*Verilen Metin*

:::::

İzmir- Buraya geldiğim gündenberi hep karargah
muhitinde ve kumandanlarla zabitan arasında bulunuyorum. Bunun içindir ki bana,
Mustafa Kemal Paşa Hazretleri'ni sık sık görmek nasib oluyor. Başkumandan İzmir
şehrine girdikten sonra siyasî şahsiyeti askerî şahsiyeti kadar tebarüz etmeye
başladı. Sulh için ne düşünüyor, ne söyleyecek, kendisine kadar vâki olacak
teklifleri nasıl telâkki edecek, bu, dünyanın merak-âver (merak veren) hattâ
müheyyiç (heyecan veren) muammalarından biridir. Başını ihata eden (çevreliyen)
şa'şah zafer hâlesiyle (tacı ile) hâdisatın, âlemin ön safında duruyor, fakat
herkese yine her vakitten ziyade uzak görünüyor ve o zafer hâlesinin nuru
çehresine, bir türlü, siyaset meraklılarının aradığı aydınlığı veremiyor. Ben
kendileriyle ilk mülâkatımda asıl bu anlaşılmayan taraflarını öğrenmek istedim,
onun içindir ki, ilk sualim düne kadar yaptığı işlere ait olmadı, yarın ne
yapmak fikrinde bulunduğunu sordum. Dedim ki:
- Paşa hazretleri, Dumlupınar Meydan
Muharebesi kazanıldıktan sonra ordulara ilk hedefin Akdeniz olduğunu
söylemiştiniz. ''İlk hedef'' tâbirini kullanmakla takibi lâzım gelen ikinci ve
üçüncü hedefler mevcud olduğunu zımmen (kapalı bir şekilde) ihsas ettiğinde
anlaşılıyor. Lûtfen bu hususta biraz malûmat verir misiniz!

:::::

*Görevler*
1 > Mülakat metninde "şa'şah zafer hâlesiyle" ifadesiyle başlayıp "malûmat verir misiniz!" ifadesiyle biten kısmı olduğu gibi kopyalayın.
2 > Mülakat metnine göre Dumlupınar Meydan Muharebesi kazanıldıktan sonra ordulara gösterilen ilk hedefi belirtin.
Verilerin bu işle hiçbir ilgisi yoktur.

*Veri Kümesi İçeriği*

:::::

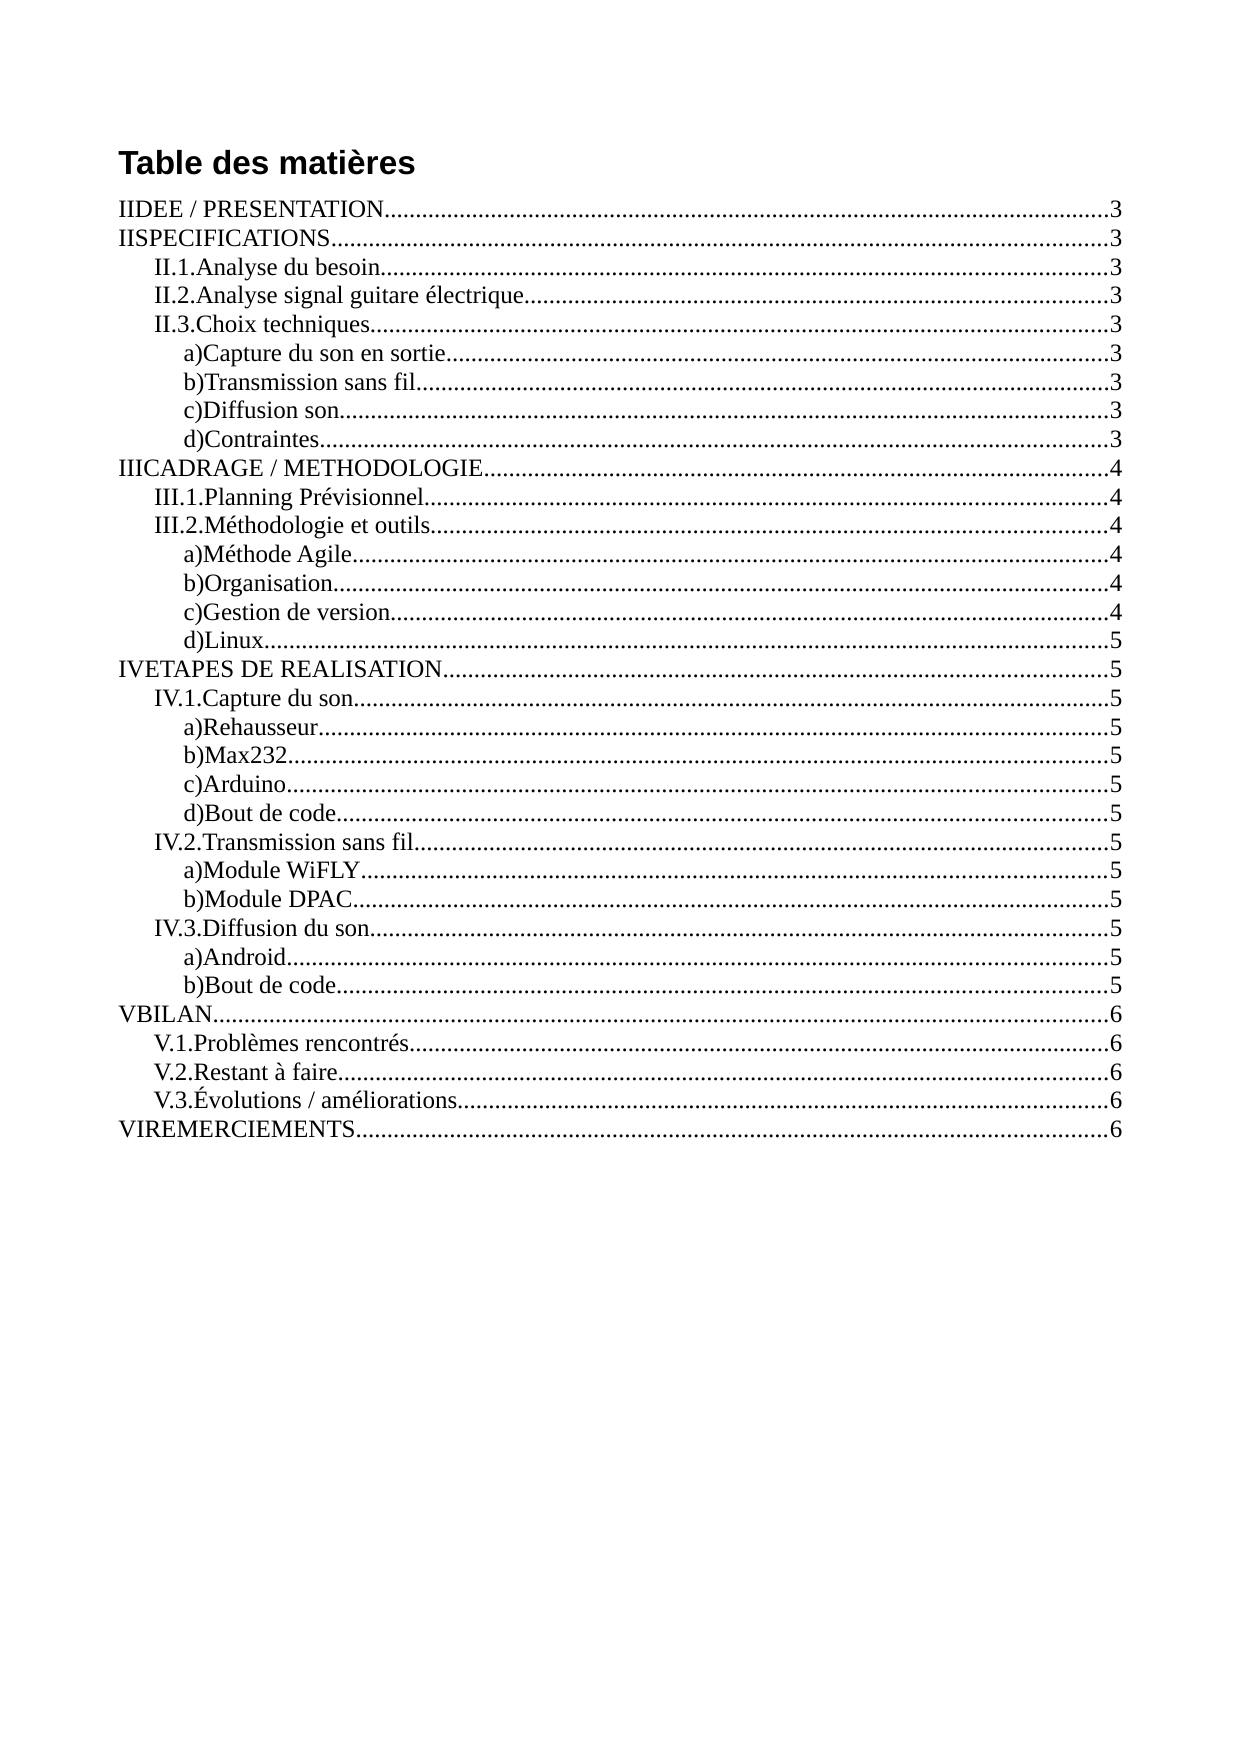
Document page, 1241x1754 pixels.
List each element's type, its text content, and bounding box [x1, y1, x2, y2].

:::::

*Görev Bazında Çözümler*
1 >
şa'şah zafer hâlesiyle (tacı ile) hâdisatın, âlemin ön safında duruyor, fakat
herkese yine her vakitten ziyade uzak görünüyor ve o zafer hâlesinin nuru
çehresine, bir türlü, siyaset meraklılarının aradığı aydınlığı veremiyor. Ben
kendileriyle ilk mülâkatımda asıl bu anlaşılmayan taraflarını öğrenmek istedim,
onun içindir ki, ilk sualim düne kadar yaptığı işlere ait olmadı, yarın ne
yapmak fikrinde bulunduğunu sordum. Dedim ki:
- Paşa hazretleri, Dumlupınar Meydan
Muharebesi kazanıldıktan sonra ordulara ilk hedefin Akdeniz olduğunu
söylemiştiniz. ''İlk hedef'' tâbirini kullanmakla takibi lâzım gelen ikinci ve
üçüncü hedefler mevcud olduğunu zımmen (kapalı bir şekilde) ihsas ettiğinde
anlaşılıyor. Lûtfen bu hususta biraz malûmat verir misiniz!

2 > Ordulara gösterilen ilk hedef Akdeniz'di.